What Is the Ollama API?

Ollama is an MIT-licensed server that runs open-weight language models entirely on your own machine.
Because every request stays on-device, no text or metadata ever leaves your computer — ideal for confidential or regulated documents.
Your only costs are the graphics card (if you do not already have one) and the electricity your hardware consumes; the software and the models listed below are free.
There are therefore no per-token fees, rate limits or mandatory cloud accounts.


Step-by-Step Guide

The instructions below assume you have administrator rights on the host PC.

1. Install Ollama

  1. Download the Windows installer from the Ollama homepage and click Download.
    Ollama Homepage
  2. Click Download for Windows.
    Ollama Download
  3. Run the downloaded OllamaSetup.exe.

After installation, Ollama starts a background service listening on http://localhost:11434.


2. Download a Model

Open a terminal (or PowerShell) and pull one or more models: If you have a 16 GB GPU, try some these models to see which works best for you:

ollama pull mistral-small3.2:24b-instruct-2506-q4_K_M
ollama pull deepseek-r1:32b-qwen-distill-q4_K_M
ollama pull llama3.1:8b-instruct-q6_K
ollama pull gemma3:12b-it-q8_0
ollama pull mistral-nemo:12b-instruct-2407-q6_K
ollama pull mistral:7b-instruct-v0.3-fp16
ollama pull phi4:14b-q4_K_M

If you have a 24 GB (or larger) GPU, you can try instead:

ollama pull mistral-small3.2:24b-instruct-2506-q4_K_M
ollama pull deepseek-r1:32b-qwen-distill-q4_K_M
ollama pull llama3.1:8b-instruct-fp16
ollama pull mixtral:8x7b-instruct-v0.1-q3_K_M
ollama pull gemma3:27b-it-q4_K_M
ollama pull phi4:14b-q4_K_M
ollama pull mistral-nemo:12b-instruct-2407-q6_K
ollama pull mistral:7b-instruct-v0.3-fp16

Each command downloads the weights once and stores them under ~/.ollama/models/. Expect 8–20 GB per model, depending on size and quantisation level.

Pull Model


3. Start the Service Manually (Optional)

The installer registers a system service, but you can also run Ollama in the foreground:

ollama serve

You should then see:

Ollama server listening on 0.0.0.0:11434

Test your installation with:

curl http://localhost:11434/api/tags

A JSON list of local models confirms everything is working.

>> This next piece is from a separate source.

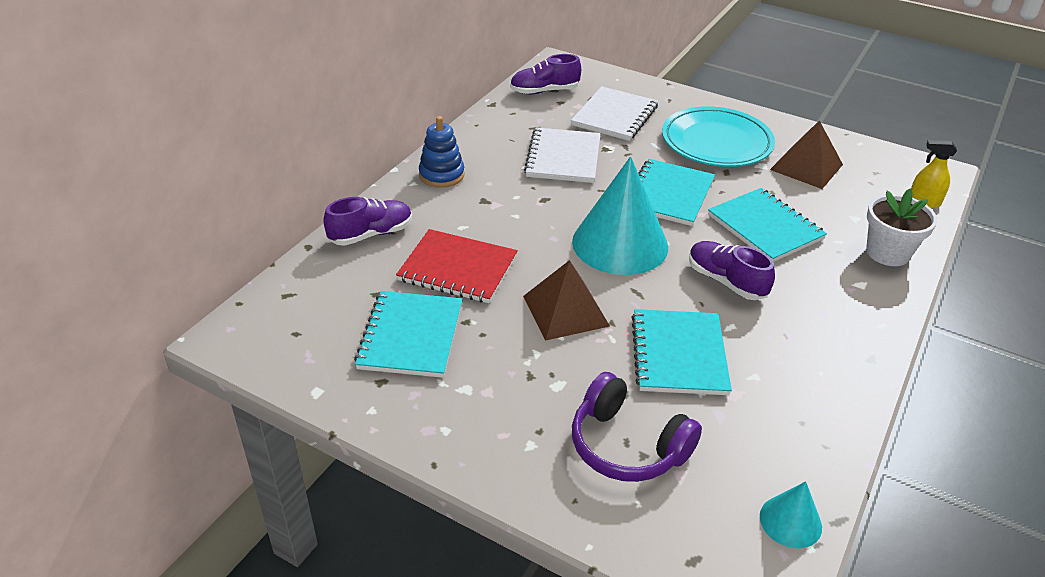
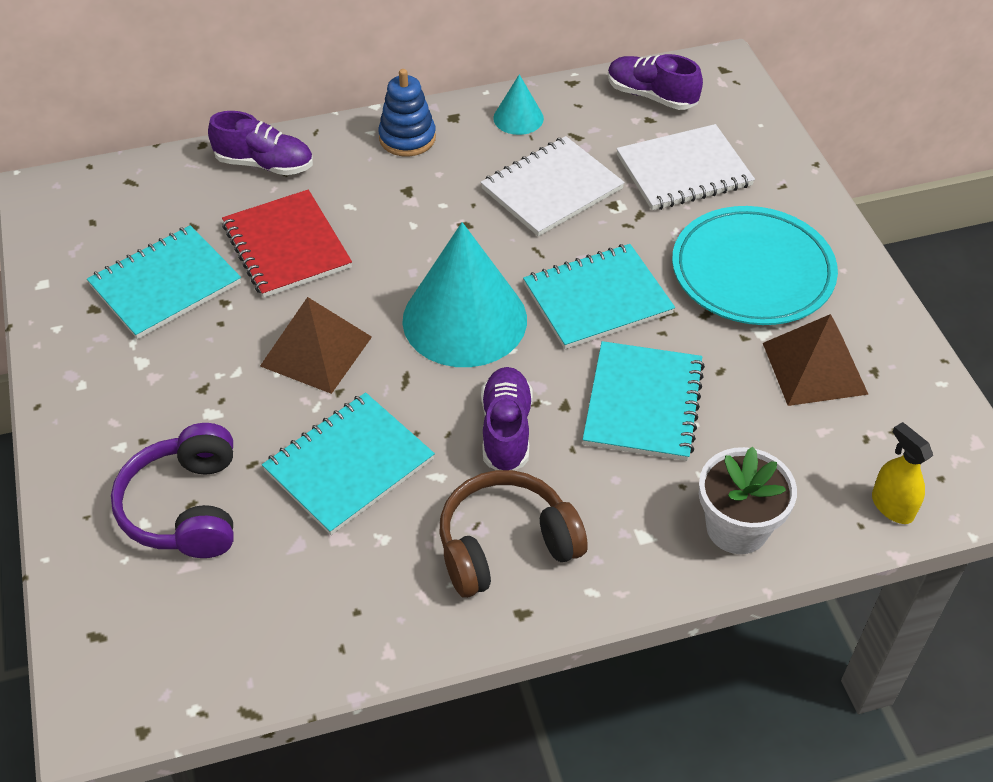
camera: 45 degrees right, 10 degrees up
(790, 521) = (210, 677): turquoise cone -> turquoise cone (518, 118)
(814, 334) = (506, 545): none -> brown headphones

  • GPU: 16 GB VRAM (Nvidia RTX 4080 / 5080) or 24 GB VRAM (RTX 3090, 4090 or 5090)
  • System RAM: 16 GB or more
  • Storage: SSD with at least 20 GB free space — more if you keep many models

Ollama can run purely on the CPU, but responses will be much slower. Running Ollama on a non-local server (e.g. a home NAS or VPS) is possible, but securing a publicly reachable instance — TLS, authentication, firewalling — is beyond the scope of this guide.


5. Connect Panofind to Ollama

  1. Open Settings → Summary & Chat in Panofind.
  2. Tick Activate AI functionality to summarise texts or ask questions about them.
  3. Select Ollama (self-hosted) from the provider list.
  4. Leave the default endpoint http://127.0.0.1:11434/v1 or point to another host on your network.
  5. Click Save. The Summarise and Chat buttons will now appear in supported documents.

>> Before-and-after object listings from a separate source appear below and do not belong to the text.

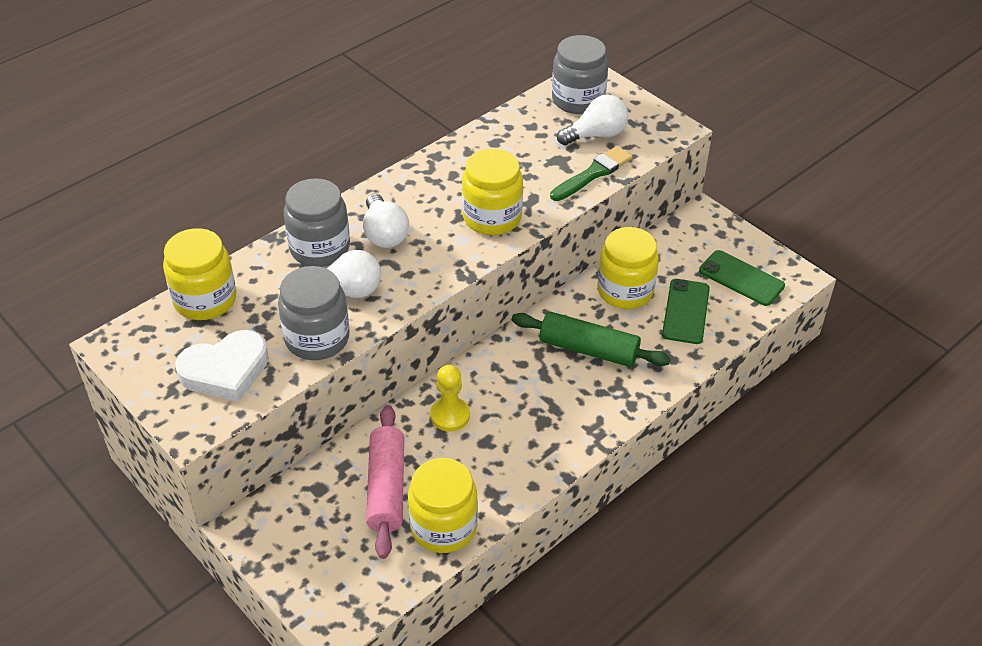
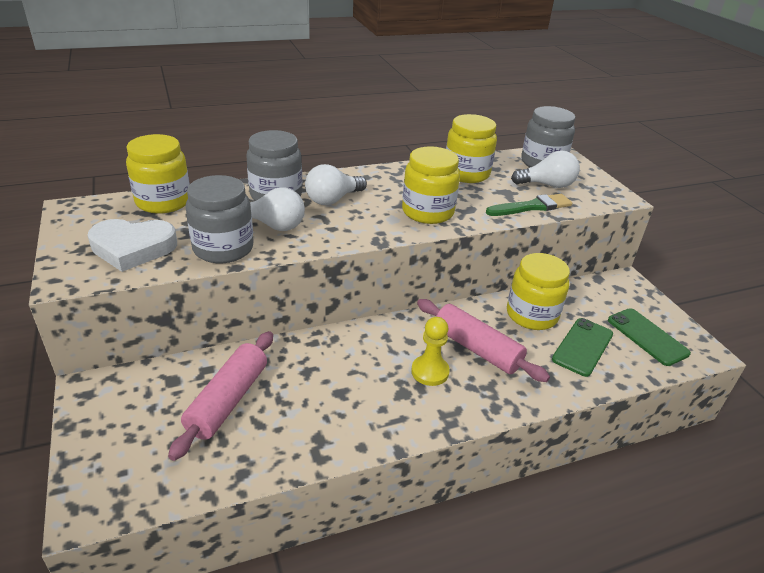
camera: 20 degrees right, 10 degrees down
(384, 234) = (333, 199): white light bulb -> white light bulb turned 45 degrees clockwise
(443, 527) = (254, 453): yellow jar -> yellow jar (466, 173)
(450, 415) = (323, 361): yellow pawn -> yellow pawn (430, 372)
(588, 349) = (477, 348): green rolling pin -> pink rolling pin

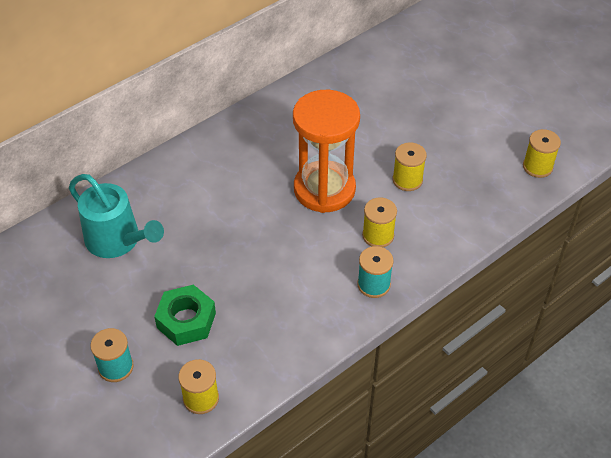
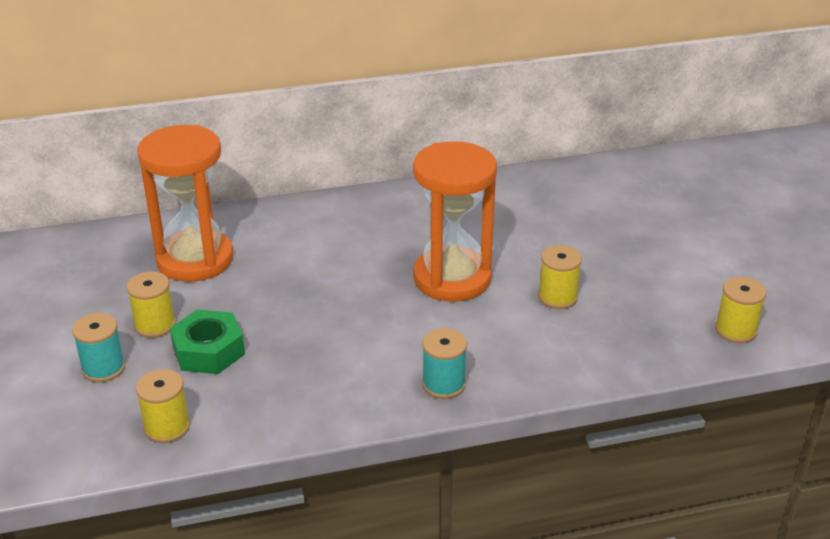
camera: 25 degrees right, 15 degrees down
(117, 240) = (195, 259): turquoise watering can -> orange hourglass
(378, 235) = (483, 339): yellow spool -> yellow spool (155, 325)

Even with a dedicated GPU, responses will generally be slower and of lower quality than those from commercial cloud services (which, of course, incur usage fees).

The first request after loading a model is slow because the weights must be transferred to the GPU. Subsequent requests are faster, but Ollama unloads an idle model after roughly four minutes; the next request will then reload it and be slower again.


You’re all set — enjoy fully private summarising and chatting with Panofind and Ollama!